Is it a surprise if a company like PinjamWinWin was started by a founder who has a wealth of knowledge in a completely different field?

That’s what happened with PinjamWinWin. Sutanto, the founder, was a brick businessman first, which was why he had the network to connect and use PinjamWinWin to facilitate big players.

He then spent three years in Australia working in Commonwealth Bank as a Relationship Manager in charge of about 200 SMEs during his tenure.

He decided to go back to Indonesia in 2010 to work on his brick business while spending the next three years trying to find a business that he can run. He then settled in building an oxygen factory in Dili, the neighbouring Timor Leste.

Also Read: Financing your business – should you use P2P lending services or bank loans?

Once the factory can run on its own, the entrepreneurial itch was back, and Sutanto found himself caught in reality in the market.

“At that time I was in Kalimantan (Borneo Island) for the brick business, and I found a possible business that can actually help people. It was rice,” he said, reminiscing about the early days.

He was appalled by how controlled and how little farmers made selling their rice crops and was inspired to do something about it. “We ran an app-based startup to help farmers sell directly to buyers without having to go through the middle-men, and it worked, but just for one season,” he added.

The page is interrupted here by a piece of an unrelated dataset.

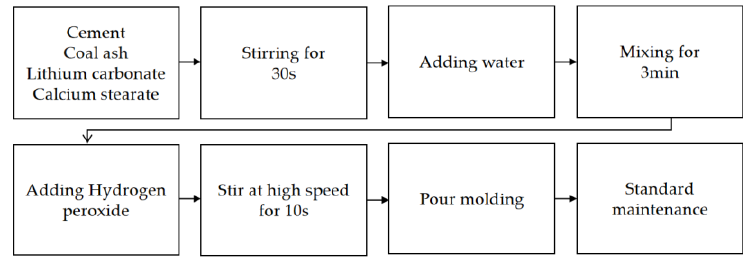
Figure 1. Preparation of foam concrete.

Sutanto stated that the local mafia controlling the transaction and the bulk of the orders were the reasons it was impossible to continue. “I had to leave and close the business. It was tragic,” he said.

The time he closed the business was also the time he learned about UangTeman, which was one of the P2P lending pioneers in the country. He learned about UangTeman’s business model and was inspired to create PinjamWinWin.

The recent suicide case of a borrower of fintech, as well as the viral case of a fintech that contacted emergency contacts of borrowers threatening and harassing, were both a wakeup call. “Especially for OJK. Now everything is stricter. No transaction volume is more than IDR2 billion (US$143,000). Hendrikus Passagi (OJK’s director) made sure of it,” Sutanto added.

“We tried to start off and offer the sensible interest rate, avoiding cases where our borrowers would end up getting in trouble. That’s why we mostly take bigger tickets. Although we only get a handful of loans, the number allows us to give lower interest rate for borrowers because the capital money is bigger and releasing it through our platform makes it a fair play and can actually help those in need of financing, ” Sutanto emphasised.

PinjamWinWin finances personal loans of US$35-350 and invoice financing of US$3500-150.000. Through the platform, users also have the option of placing their funds and becoming lenders to enjoy a fixed annual interest of 12-48 per cent.